= Thomas Jones (priest) =

Welsh Anglican clergyman

Thomas Jones (died 1682) was a Welsh Anglican clergyman. He was a firm defender of the position of the Church of England, and encountered considerable difficulties and hardship when he accused the Bishop of Winchester, George Morley, of disloyalty to the church. Jones wrote a number of tracts setting forward his defence of the church.

==Life==
Jones was born in Oswestry, Shropshire; his father, John Williams, was originally from Pwllheli, Caernarfonshire, North Wales. He studied in Oswestry before moving to Jesus College, Oxford in 1641. His studies were interrupted in 1642 by the English Civil War. He returned in 1646, and the parliamentary authorities in control of the university appointed him to a fellowship at University College, Oxford in 1649. He obtained his Bachelor of Arts degree in 1650 and his Master of Arts degree in 1651. He was appointed rector of Castle Caereinion in Montgomeryshire in 1654, but lost this post at the Restoration in 1661. He later became chaplain to Richard Vaughan, 2nd Earl of Carbery and, in 1663, domestic and naval chaplain to James, Duke of York (later King James II).

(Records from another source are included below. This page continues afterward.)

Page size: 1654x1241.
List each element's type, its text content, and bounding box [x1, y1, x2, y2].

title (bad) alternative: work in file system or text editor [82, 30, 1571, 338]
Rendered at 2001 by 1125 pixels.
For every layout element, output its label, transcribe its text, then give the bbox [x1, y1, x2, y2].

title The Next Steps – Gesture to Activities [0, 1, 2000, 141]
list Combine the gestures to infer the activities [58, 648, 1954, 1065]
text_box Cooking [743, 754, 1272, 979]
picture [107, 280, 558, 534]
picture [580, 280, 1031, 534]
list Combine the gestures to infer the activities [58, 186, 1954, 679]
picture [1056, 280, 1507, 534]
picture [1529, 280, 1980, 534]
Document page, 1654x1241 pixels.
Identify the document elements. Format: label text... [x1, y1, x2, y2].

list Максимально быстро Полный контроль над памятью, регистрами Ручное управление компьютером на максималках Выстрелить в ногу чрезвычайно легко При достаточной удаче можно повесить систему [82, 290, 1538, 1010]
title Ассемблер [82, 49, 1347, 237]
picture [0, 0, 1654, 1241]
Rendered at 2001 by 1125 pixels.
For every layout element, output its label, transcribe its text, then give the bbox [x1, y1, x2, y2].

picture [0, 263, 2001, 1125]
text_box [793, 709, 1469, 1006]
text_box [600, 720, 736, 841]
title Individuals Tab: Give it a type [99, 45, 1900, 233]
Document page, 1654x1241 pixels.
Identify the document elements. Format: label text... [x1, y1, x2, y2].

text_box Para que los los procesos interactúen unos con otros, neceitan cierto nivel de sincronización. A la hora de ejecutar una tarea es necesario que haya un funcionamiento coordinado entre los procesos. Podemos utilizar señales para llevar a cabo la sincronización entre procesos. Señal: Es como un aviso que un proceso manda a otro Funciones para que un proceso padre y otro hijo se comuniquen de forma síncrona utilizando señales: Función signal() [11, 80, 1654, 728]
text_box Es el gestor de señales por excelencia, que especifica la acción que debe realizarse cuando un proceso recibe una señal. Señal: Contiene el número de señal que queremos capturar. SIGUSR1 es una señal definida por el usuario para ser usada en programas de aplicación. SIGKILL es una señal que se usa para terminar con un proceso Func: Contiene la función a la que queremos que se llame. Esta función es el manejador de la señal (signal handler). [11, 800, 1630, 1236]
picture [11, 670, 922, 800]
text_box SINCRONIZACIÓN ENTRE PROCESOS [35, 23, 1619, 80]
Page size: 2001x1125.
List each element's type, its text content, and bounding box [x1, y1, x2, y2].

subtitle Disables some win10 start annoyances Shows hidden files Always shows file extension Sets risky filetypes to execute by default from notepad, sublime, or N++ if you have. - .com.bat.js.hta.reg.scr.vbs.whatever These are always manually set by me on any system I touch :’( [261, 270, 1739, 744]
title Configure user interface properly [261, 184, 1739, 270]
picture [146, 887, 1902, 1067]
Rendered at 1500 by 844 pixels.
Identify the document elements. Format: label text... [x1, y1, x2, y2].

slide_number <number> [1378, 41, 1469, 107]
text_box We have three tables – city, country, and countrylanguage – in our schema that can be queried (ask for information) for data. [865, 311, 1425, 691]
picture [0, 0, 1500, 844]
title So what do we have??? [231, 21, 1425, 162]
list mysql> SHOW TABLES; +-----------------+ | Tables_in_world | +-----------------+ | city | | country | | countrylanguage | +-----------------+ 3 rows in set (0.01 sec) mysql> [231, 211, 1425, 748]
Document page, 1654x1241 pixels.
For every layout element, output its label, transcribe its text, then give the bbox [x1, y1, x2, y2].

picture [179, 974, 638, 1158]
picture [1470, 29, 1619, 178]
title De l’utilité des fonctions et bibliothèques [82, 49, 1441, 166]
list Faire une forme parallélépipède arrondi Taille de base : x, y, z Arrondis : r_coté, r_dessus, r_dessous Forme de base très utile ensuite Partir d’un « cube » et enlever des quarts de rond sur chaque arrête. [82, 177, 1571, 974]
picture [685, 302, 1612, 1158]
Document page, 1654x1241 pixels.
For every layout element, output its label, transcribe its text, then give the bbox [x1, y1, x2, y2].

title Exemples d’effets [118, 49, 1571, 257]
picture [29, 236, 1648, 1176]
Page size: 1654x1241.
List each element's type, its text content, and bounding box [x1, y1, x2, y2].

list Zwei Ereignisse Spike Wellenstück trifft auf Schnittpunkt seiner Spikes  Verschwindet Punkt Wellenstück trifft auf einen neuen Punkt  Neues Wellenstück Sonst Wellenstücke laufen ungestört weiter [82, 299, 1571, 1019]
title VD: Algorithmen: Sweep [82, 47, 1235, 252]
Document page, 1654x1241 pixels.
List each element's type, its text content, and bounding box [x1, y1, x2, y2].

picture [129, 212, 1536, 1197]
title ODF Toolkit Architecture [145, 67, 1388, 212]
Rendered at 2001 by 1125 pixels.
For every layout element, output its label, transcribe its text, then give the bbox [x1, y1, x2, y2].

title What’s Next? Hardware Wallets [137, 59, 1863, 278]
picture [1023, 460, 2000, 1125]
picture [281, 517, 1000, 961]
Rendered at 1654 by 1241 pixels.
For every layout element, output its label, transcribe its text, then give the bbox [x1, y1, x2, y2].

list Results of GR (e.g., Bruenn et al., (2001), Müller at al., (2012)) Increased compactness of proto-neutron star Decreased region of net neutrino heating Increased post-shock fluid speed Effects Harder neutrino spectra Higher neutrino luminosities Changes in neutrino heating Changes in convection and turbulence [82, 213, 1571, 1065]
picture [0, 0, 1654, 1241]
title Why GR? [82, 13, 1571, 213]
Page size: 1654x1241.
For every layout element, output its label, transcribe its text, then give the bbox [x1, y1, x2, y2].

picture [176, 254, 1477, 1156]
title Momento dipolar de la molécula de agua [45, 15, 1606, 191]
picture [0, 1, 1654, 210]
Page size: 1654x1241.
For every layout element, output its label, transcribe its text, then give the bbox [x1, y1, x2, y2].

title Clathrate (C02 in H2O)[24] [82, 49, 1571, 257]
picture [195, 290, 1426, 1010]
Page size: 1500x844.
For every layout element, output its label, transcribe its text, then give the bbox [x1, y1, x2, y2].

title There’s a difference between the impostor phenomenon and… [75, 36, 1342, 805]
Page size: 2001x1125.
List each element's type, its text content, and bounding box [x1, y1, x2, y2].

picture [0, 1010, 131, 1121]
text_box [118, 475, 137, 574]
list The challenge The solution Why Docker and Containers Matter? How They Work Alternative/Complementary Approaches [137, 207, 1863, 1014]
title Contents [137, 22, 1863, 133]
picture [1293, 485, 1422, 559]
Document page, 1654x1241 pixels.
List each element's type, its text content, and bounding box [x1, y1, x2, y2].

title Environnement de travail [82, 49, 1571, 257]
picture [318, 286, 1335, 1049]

Jones encountered difficulties when the duke's wife, Anne Hyde, announced her intention to convert to the Catholic Church. He accused her chaplain, George Morley (the Bishop of Winchester), of misguiding the duchess and of disloyalty to the Church of England. Jones lost his position as chaplain to the duke, but was appointed rector of Llandyrnog by the duke in 1665. His argument with Morley continued, however, and he was fined £300 in 1670 by the Court of King's Bench for calling Morley a "promoter of popery and a subverter of the church of England" in front of Robert Morgan, the Bishop of Bangor. Further trouble ensued as Morgan wished to reunite the rectory of Llandyrnog with the bishopric of Bangor, the two positions having been held together previously. Jones had the income from his parish sequestered to pay the fine, leaving him ruined.

He was a staunch defender of the Church of England, publishing various tracts setting out his strong views. Of the Heart and its Right Sovereign; and Rome No Mother-Church to England and A remembrance of the rights of Jerusalem above, in the great question, where is the true mother-church of Christians? were both written in 1678. Three years later, he wrote Some letters and papers from a late chaplain to the duke of York … touching the beginning of this plot and danger to the nation from masquerade protestants. His last work was Elymas the sorcerer, or, A memorial towards the discovery of the bottom of this Popish-Plot, publish'd upon the occasion of a passage in the late dutchess of York's declaration for changing her religion, written in 1682, and restating his accusations against Morley; Morley replied in various treatises published in the following year. Jones suffered from failing sight and mental health towards the end of his life, still afflicted by the loss of his chaplaincy, and died on 8 October 1682.